Seit er sich mit einer Verkaufsberatung selbständig gemacht hat, genießt er diese Freiheit: Nicht mehr an feste Bürozeiten gebunden sein, Leben und Arbeiten in eins gleiten zu lassen. Deshalb fährt er auch mal mit einem seiner Mitarbeiter früh morgens zum See, am Nachmittag sitzen sie dann mit frischer Energie aufgetankt im Büro. "Das schweißt zusammen", sagt er. Der Unternehmersohn hatte eine Banklehre gemacht, Betriebswirtschaft studiert, in der Finanzbranche gearbeitet, bis er nach der Finanzkrise begann, an seinem beruflichen Umfeld zu zweifeln. Und er wollte nicht mehr täglich mit Krawatte im Büro sitzen. Seit er selbständig ist, trägt er von Mai bis Oktober Lederhose, jeden Tag, sagt er, "oft auch beim Kunden". Das gute Stück ist auch jetzt dabei - für Landgänge.

Stand-up-Paddling: Pascal Rösler vor dem Start in München. Auf der Max-Joseph-Brücke bläst er sein Brett auf. Zehn Tage lang paddeln, bei jedem Wetter, schafft er das?

Pascal Rösler vor dem Start in München. Auf der Max-Joseph-Brücke bläst er sein Brett auf. Zehn Tage lang paddeln, bei jedem Wetter, schafft er das?

(Foto: Christian Brecheis)

Tag neun: Gestärkt "mit dem besten Kaiserschmarrn" vom Vorabend legt der Sportler früh morgens in Wallsee hinter Linz sein Brett in die Donau und steigt auf. In der Nacht gab es ein Gewitter, der Regen ließ den Fluss anschwellen, die Schleusen am Wallsee-Wehr sind geöffnet. Es geht flott voran, aber es schwimmt viel Treibholz auf der Donau. Der Schiffsverkehr sorgt für tückische Wellen von der Seite. Rösler reitet sie ab. "Den Fluss darf man nicht unterschätzen", sagt er, "aber das ist ja das Schöne am Suppen: Du biegst um die Ecke und weißt nicht, was dich erwartet."

Die Langsamkeit schärft die Wahrnehmung für die Welle, den Wind, die Wolken. "Auf dem Wasser komme ich zur Ruhe", sagt Rösler. Jeden Abend reflektiert er den Tag und schickt einen Kurzbericht mit Fotos für seine Spendenseite im Internet. "Ich will Abstand gewinnen, mich ganz auf die Natur konzentrieren". Es ist sein persönlicher Jakobsweg, sagt er.

• Daten:
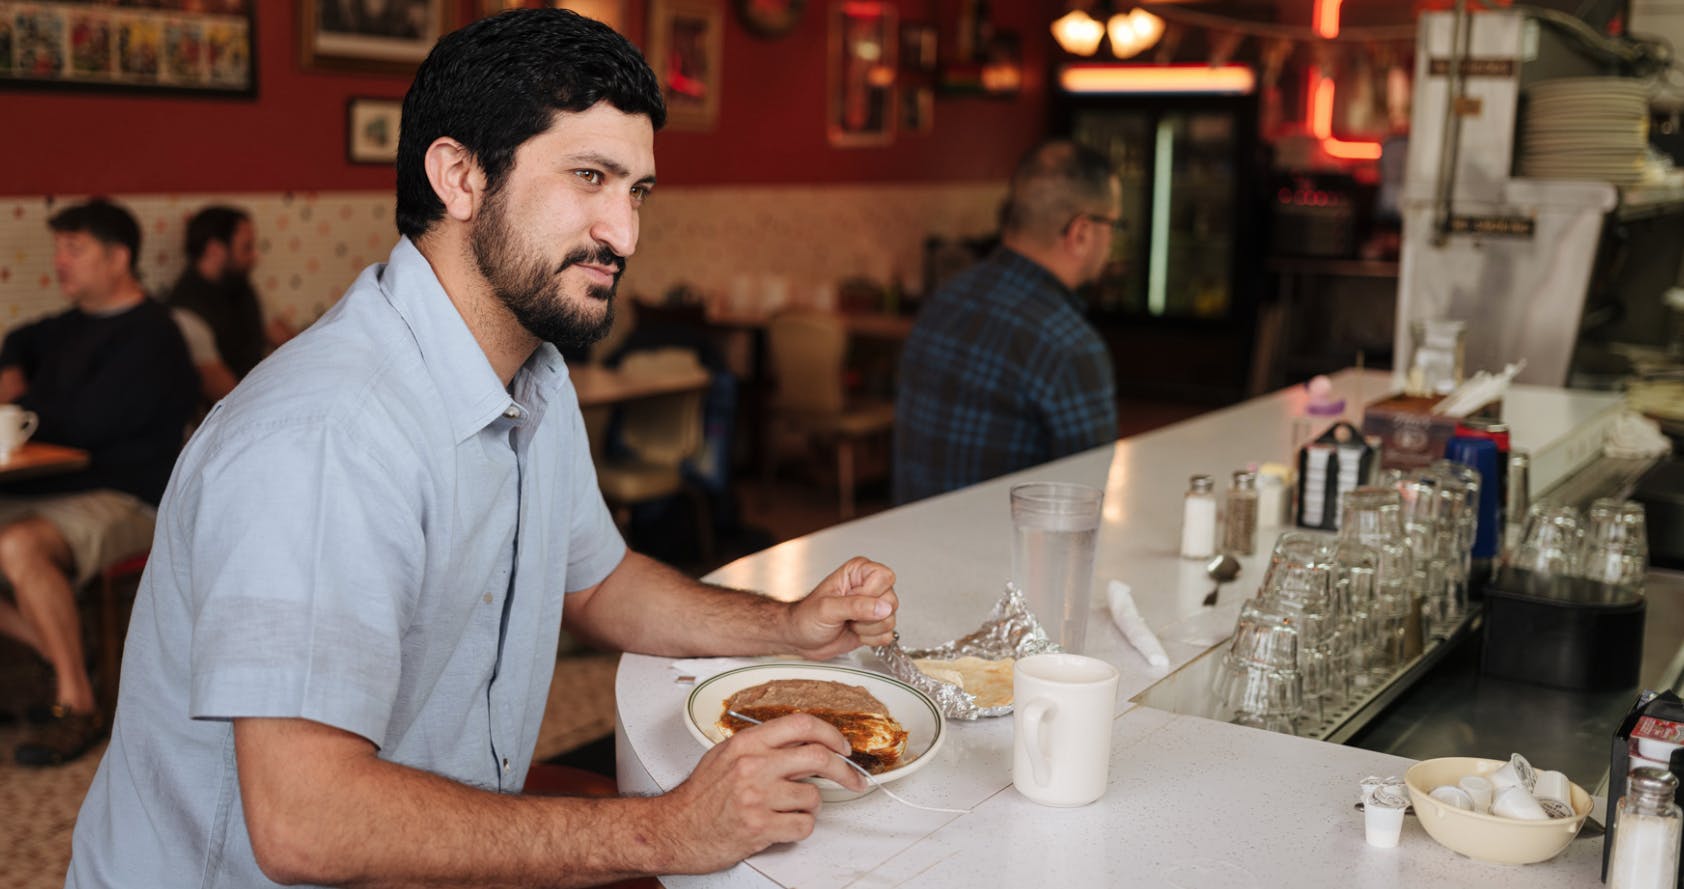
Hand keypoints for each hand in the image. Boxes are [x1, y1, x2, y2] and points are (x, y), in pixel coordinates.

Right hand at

• Aufgaben:
a - Nenne den Ort, an dem Rösler laut dem Bericht über die Paddeltour am neunten Tag sein Brett in die Donau legt.
b - Schreibe den Bericht über die Paddeltour im Anschluss an seinen letzten Satz weiter.

• Antworten je Aufgabe:
a - In Wallsee hinter Linz.

b -
Geradeaus ist anstrengend

Tag elf: 47,2 Kilometer geradeaus paddeln. Langweilig, langsam. "Da suchst du dir halt immer wieder ein Ziel am Ufer, einen markanten Baum, eine Brücke, einen Kirchturm, den du ansteuerst, und dann das nächste."

Tag zwölf: von Langenlebarn die letzten gut 30 Kilometer nach Wien. Ein Erfrischungsbad im klaren Wasser. Österreichische Medien haben berichtet, immer wieder rufen Passanten vom Ufer: "Bist du der Münchner, der nach Wien suppt?" Dann biegt er in die neue Donau ein, keine Strömung, leichter Gegenwind, "die letzten zehn Kilometer sind noch einmal anstrengend".

Ein letzter Paddelschlag, ans Ufer driften, anlegen unterhalb der Kaisermühlenbrücke in der Wiener Donaustadt. Da steht ein Schild am Ufer: 1920 Kilometer bis zum Schwarzen Meer. "Da kam mir schon kurz in den Sinn: Soll ich einfach weiterpaddeln?", erzählt er. Rösler lässt dann doch die Luft aus seinem SUP, nimmt ein Taxi, gönnt sich eine Nacht im Hotel, bevor er in den Zug nach München steigt. Am nächsten Mittag sitzt er wieder im Meeting - in Lederhose.

Zwölf Tage hat Rösler gebraucht, 42 Kilometer ist er im Schnitt pro Tag gepaddelt. Das Spendenziel ist noch nicht ganz erreicht, "aber da kann ja noch was kommen", sagt er (die Internetseite www.sup-muenchen-wien.de) bleibt vorerst aktiv, "ich habe fest vor, jedes Jahr ein solches Projekt zu machen".